● WHAT YOU HAVE TO DO: Isolate every line in the records below with "library" in it.
_ _ _ _ _
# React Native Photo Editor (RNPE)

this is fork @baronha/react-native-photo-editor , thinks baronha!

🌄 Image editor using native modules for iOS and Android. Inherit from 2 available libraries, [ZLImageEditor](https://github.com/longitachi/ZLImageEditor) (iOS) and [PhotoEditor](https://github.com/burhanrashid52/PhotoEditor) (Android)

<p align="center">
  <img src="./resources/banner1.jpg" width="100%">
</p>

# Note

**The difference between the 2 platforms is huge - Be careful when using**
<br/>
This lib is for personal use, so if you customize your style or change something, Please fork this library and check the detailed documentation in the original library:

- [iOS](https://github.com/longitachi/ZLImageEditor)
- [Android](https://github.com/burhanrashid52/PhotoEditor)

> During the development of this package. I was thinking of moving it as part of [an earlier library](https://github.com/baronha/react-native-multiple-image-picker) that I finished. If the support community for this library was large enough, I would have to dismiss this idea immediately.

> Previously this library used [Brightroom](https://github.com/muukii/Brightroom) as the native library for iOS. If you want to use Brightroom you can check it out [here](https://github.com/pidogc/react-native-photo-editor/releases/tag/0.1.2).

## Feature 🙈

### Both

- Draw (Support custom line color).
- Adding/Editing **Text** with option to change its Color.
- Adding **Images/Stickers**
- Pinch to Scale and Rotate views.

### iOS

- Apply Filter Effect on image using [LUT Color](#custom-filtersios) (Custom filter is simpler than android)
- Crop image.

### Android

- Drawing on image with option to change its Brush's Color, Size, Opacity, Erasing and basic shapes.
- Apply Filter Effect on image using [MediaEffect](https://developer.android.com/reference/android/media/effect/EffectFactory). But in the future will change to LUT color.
_ _ _ _ _
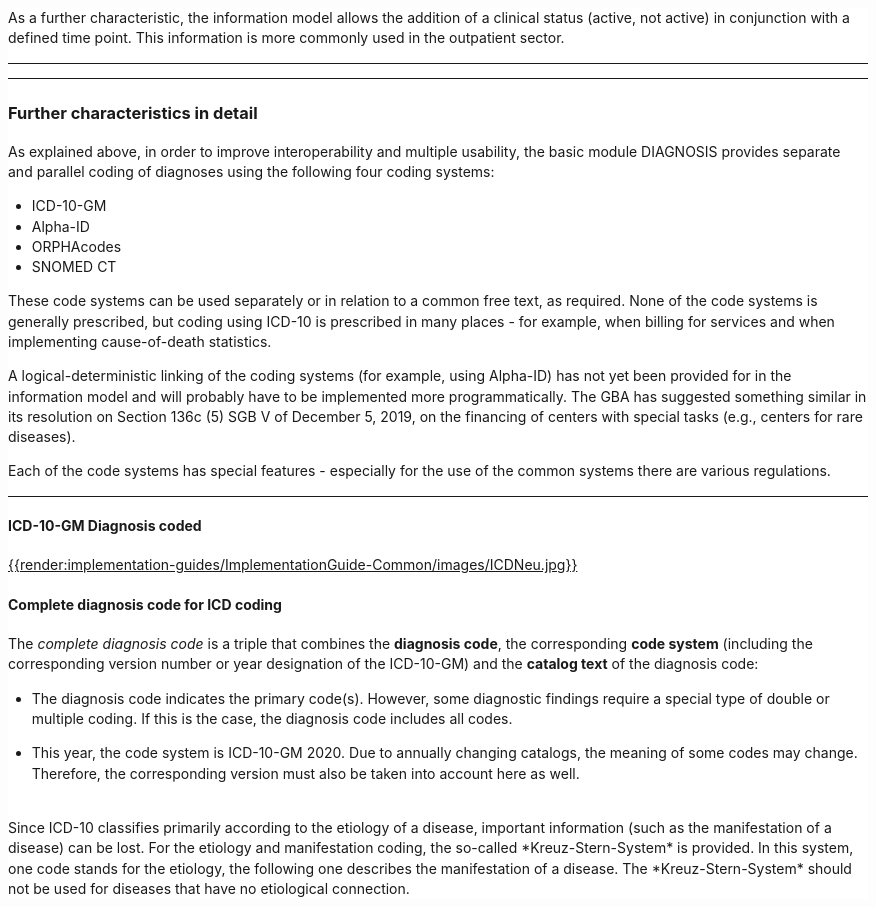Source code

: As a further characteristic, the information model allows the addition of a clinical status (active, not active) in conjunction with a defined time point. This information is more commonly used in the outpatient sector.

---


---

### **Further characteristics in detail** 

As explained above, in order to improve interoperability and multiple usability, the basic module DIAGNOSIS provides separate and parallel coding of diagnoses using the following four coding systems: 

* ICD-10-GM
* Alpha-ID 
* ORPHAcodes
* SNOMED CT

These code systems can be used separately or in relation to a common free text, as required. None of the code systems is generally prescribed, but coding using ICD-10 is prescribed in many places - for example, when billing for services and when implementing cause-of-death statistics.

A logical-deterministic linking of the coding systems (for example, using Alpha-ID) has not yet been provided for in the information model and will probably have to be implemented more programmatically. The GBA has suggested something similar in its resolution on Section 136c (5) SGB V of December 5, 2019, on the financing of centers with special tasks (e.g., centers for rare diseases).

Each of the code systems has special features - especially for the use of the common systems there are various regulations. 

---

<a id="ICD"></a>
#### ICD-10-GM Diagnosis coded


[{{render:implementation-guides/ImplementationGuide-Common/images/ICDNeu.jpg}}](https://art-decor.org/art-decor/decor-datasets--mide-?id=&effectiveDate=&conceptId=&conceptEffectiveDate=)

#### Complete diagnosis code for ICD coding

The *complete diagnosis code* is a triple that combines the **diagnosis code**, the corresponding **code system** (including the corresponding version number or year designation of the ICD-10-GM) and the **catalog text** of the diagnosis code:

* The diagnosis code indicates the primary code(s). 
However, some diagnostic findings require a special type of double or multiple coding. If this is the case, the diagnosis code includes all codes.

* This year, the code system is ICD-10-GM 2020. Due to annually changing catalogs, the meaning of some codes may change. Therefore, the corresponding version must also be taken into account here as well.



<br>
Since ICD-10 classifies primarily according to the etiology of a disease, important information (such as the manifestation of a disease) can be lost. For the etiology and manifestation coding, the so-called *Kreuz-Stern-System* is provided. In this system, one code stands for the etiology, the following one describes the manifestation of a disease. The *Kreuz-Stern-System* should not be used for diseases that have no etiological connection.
_ _ _ _ _
● EXPECTED OUTPUT:
This lib is for personal use, so if you customize your style or change something, Please fork this library and check the detailed documentation in the original library:
> During the development of this package. I was thinking of moving it as part of [an earlier library](https://github.com/baronha/react-native-multiple-image-picker) that I finished. If the support community for this library was large enough, I would have to dismiss this idea immediately.
> Previously this library used [Brightroom](https://github.com/muukii/Brightroom) as the native library for iOS. If you want to use Brightroom you can check it out [here](https://github.com/pidogc/react-native-photo-editor/releases/tag/0.1.2).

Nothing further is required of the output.